EXTRACT
- - - - - - -
Beam model with a sliding base.

Apply Newton’s second law to the sliding base with the beam end attached, yielding the following equation of motion,

m W_{t t} (t) + [w_{x} (1, t) - ϕ (1, t)] = U (t)

(3)

where $m$ is the mass of the base, and $U (t)$ is the passivity-based controller to be determined.

On the left-hand side of (3), the first term is the inertia of the sliding base, and the square-bracketed term is the shear force of the beam acting on the sliding base.

The boundary conditions of the free end and the fixed end²⁵ are as follows,

w_{x} (0, t) - ϕ (0, t) = 0

(4)

ϕ_{x} (0, t) = 0

(5)

w (1, t) = 0

(6)

ϕ (1, t) = 0

(7)

The physical meanings of the boundary conditions are as follows: from (4) and (5) indicate that the shear force and bending moment are zero at the free end $(x = 0)$ , respectively, and from (6) and (7) show that the displacement and the slope at the fixed end $(x = 1)$ are zero, respectively.

Passivity-based boundary control design

The boundary controller will be designed using the passivity of the beam in this section. First, the following controller is proposed,

U (t) = - c_{1} W_{t} (t) + υ (t), c_{1} > 0,

(8)

where $c_{1}$ is the positive constant and $υ (t)$ is an additional control component to be chosen later.

From now on, we will write only $w$ instead of $w (x, t)$ for the reason of simplicity unless it is required. Now, we define the storage function⁴ of the beam as follows,

\begin{matrix} V = \frac{ε}{2} \int_{0}^{1} {[w_{t} + W_{t}]}^{2} dx + \frac{ε}{2} \int_{0}^{1} {ϕ_{x}}^{2} dx \\ + \frac{1}{2} \int_{0}^{1} {[ϕ - w_{x}]}^{2} dx + \frac{1}{2} m {W_{t}}^{2}, \end{matrix}

(9)

which represents the energy of the beam and the sliding base at time $t$ . Energy is a positive property. The first integral of the right side of (9) is the beam’s kinetic energy, and the second and third terms are the potential energies. Finally, the last term is the kinetic energy of the base. Differentiating the storage function (9) with respect to time, we obtain,

\begin{matrix} \overset{\cdot}{V} = ε \int_{0}^{1} [w_{t} + W_{t}] [w_{t t} + W_{t t}] dx + ε \int_{0}^{1} ϕ_{x} ϕ_{xt} dx \\ + \int_{0}^{1} [ϕ - w_{x}] [ϕ_{t} - w_{x t}] dx + m W_{t} W_{t t}, \end{matrix}

(10)

Substituting (1) into (10), we get

\begin{matrix} \overset{\cdot}{V} = \int_{0}^{1} [w_{t} + W_{t}] [w_{xx} - ϕ_{x}] dx + ε \int_{0}^{1} ϕ_{x} ϕ_{xt} dx \\ + \int_{0}^{1} [ϕ - w_{x}] [ϕ_{t} - w_{x t}] dx + m W_{t} W_{t t}, \end{matrix}

(11)
- - - - - - -
SET TASK A
Please say whether each statement agrees with the beam control text, answering yes or no and quoting the deciding words: (i) boundary conditions (6) and (7) apply at the free end; (ii) the constant c₁ in the proposed controller is positive; (iii) the last term of the storage function is the kinetic energy of the base.
SET TASK B
Write the next part of the beam control text, starting after equation (11).
The data on this page have no connection to the beam control text.

RAW RECORDS
- - - - - - -
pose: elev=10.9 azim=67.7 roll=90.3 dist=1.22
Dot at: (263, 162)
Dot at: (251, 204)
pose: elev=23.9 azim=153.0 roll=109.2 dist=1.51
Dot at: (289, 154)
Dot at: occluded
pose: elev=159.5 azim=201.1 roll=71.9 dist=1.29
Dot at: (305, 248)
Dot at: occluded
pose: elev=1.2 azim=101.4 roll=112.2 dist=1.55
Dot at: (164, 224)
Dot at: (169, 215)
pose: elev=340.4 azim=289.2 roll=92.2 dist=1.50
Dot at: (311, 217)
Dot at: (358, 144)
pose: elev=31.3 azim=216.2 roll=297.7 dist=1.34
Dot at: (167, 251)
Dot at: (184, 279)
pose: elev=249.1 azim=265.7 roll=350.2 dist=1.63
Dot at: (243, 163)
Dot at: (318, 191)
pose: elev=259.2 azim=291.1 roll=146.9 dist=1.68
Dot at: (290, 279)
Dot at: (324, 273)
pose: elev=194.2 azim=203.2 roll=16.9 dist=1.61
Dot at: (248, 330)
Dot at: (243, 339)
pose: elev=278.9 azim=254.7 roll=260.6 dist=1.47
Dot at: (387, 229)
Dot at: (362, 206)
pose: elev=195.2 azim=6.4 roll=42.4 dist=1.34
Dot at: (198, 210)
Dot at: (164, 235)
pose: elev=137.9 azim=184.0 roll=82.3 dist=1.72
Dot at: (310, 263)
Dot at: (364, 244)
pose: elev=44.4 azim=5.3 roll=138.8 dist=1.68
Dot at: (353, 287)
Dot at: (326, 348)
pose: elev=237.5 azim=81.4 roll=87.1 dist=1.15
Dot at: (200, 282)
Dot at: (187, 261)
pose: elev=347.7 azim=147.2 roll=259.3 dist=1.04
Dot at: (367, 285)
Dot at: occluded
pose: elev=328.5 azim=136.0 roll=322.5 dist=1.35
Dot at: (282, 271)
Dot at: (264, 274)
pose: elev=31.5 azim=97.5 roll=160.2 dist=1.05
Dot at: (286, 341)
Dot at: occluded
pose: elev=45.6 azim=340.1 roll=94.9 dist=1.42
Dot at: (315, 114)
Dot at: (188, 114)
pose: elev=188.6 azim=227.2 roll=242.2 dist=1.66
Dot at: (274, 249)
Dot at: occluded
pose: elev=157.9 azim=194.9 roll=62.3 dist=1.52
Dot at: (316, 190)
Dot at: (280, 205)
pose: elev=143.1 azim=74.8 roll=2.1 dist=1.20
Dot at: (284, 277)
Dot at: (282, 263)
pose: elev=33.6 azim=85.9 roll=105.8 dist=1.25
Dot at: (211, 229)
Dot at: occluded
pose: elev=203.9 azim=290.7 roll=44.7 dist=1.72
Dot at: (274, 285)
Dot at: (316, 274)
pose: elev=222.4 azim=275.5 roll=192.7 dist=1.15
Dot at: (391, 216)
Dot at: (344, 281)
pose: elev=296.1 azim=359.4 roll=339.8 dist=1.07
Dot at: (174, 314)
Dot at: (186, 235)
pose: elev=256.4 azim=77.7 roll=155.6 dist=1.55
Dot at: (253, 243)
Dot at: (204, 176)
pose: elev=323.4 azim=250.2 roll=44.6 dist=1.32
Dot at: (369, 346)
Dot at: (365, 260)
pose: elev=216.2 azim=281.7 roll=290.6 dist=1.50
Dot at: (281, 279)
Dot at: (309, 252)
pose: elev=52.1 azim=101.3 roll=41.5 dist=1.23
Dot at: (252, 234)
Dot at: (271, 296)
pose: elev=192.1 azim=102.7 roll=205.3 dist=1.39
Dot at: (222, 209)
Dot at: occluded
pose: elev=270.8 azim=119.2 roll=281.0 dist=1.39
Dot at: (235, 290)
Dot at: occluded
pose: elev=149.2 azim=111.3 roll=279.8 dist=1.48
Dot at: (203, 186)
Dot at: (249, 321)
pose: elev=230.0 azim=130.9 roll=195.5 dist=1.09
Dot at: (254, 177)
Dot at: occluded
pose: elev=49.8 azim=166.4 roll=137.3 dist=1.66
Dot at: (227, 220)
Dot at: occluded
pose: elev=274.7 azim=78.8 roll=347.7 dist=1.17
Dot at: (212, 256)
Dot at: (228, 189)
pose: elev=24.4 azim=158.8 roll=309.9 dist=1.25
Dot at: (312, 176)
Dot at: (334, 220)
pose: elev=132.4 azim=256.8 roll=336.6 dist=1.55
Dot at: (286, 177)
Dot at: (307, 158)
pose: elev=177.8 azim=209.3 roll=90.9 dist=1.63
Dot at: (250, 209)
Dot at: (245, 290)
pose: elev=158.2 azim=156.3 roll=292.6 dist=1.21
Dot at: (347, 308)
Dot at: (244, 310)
- - - - - - -
RIGHT ANSWER A
(i) No: "the displacement and the slope at the fixed end $(x = 1)$ are zero"
(ii) Yes: "where $c_{1}$ is the positive constant"
(iii) Yes: "the last term is the kinetic energy of the base"

RIGHT ANSWER B
Multiplying the terms in the integrands of the first and the third integrals to obtain

\begin{matrix} \overset{\cdot}{V} = \int_{0}^{1} w_{t} [w_{xx} - ϕ_{x}] dx + \int_{0}^{1} W_{t} [w_{xx} - ϕ_{x}] dx \\ + ε \int_{0}^{1} ϕ_{x} ϕ_{xt} dx + \int_{0}^{1} ϕ_{t} [ϕ - w_{x}] dx - \\ \int_{0}^{1} w_{x t} [ϕ - w_{x}] dx + m W_{t} W_{t t} . \end{matrix}

(12)

Performing the integration of (12) and because of the boundary conditions (4)−(7) and (2), then (12) reduces to

\overset{\cdot}{V} = W_{t} [w_{x} (1) - ϕ (1)] + m W_{t} W_{t t} .

(13)

Substituting (3) into (13), yields

\begin{matrix} \overset{\cdot}{V} = W_{t} [U (t) - m W_{t t}] + m W_{t} W_{t t} \\ = W_{t} U (t) . \end{matrix}

(14)

Substituting controller $U (t)$ (8) into (14), to obtain

\overset{\cdot}{V} = W_{t} [- c_{1} W_{t} + υ] .

(15)

For proving the passivity of the beam with the controller, we let $\bar{y} = W_{t}$ be the output, so

\begin{matrix} \overset{\cdot}{V} = \bar{y} (- c_{1} \bar{y} + υ) \\ = υ \bar{y} - c_{1} {\bar{y}}^{2} \end{matrix}

(16)

\overset{\cdot}{V} \leq υ \bar{y} .

(17)

Definition 1. If there exists a semi-definite function $V$ , called a storage function, which is continuously differentiable²⁶ such that

υ \bar{y} \geq \overset{\cdot}{V},

(18)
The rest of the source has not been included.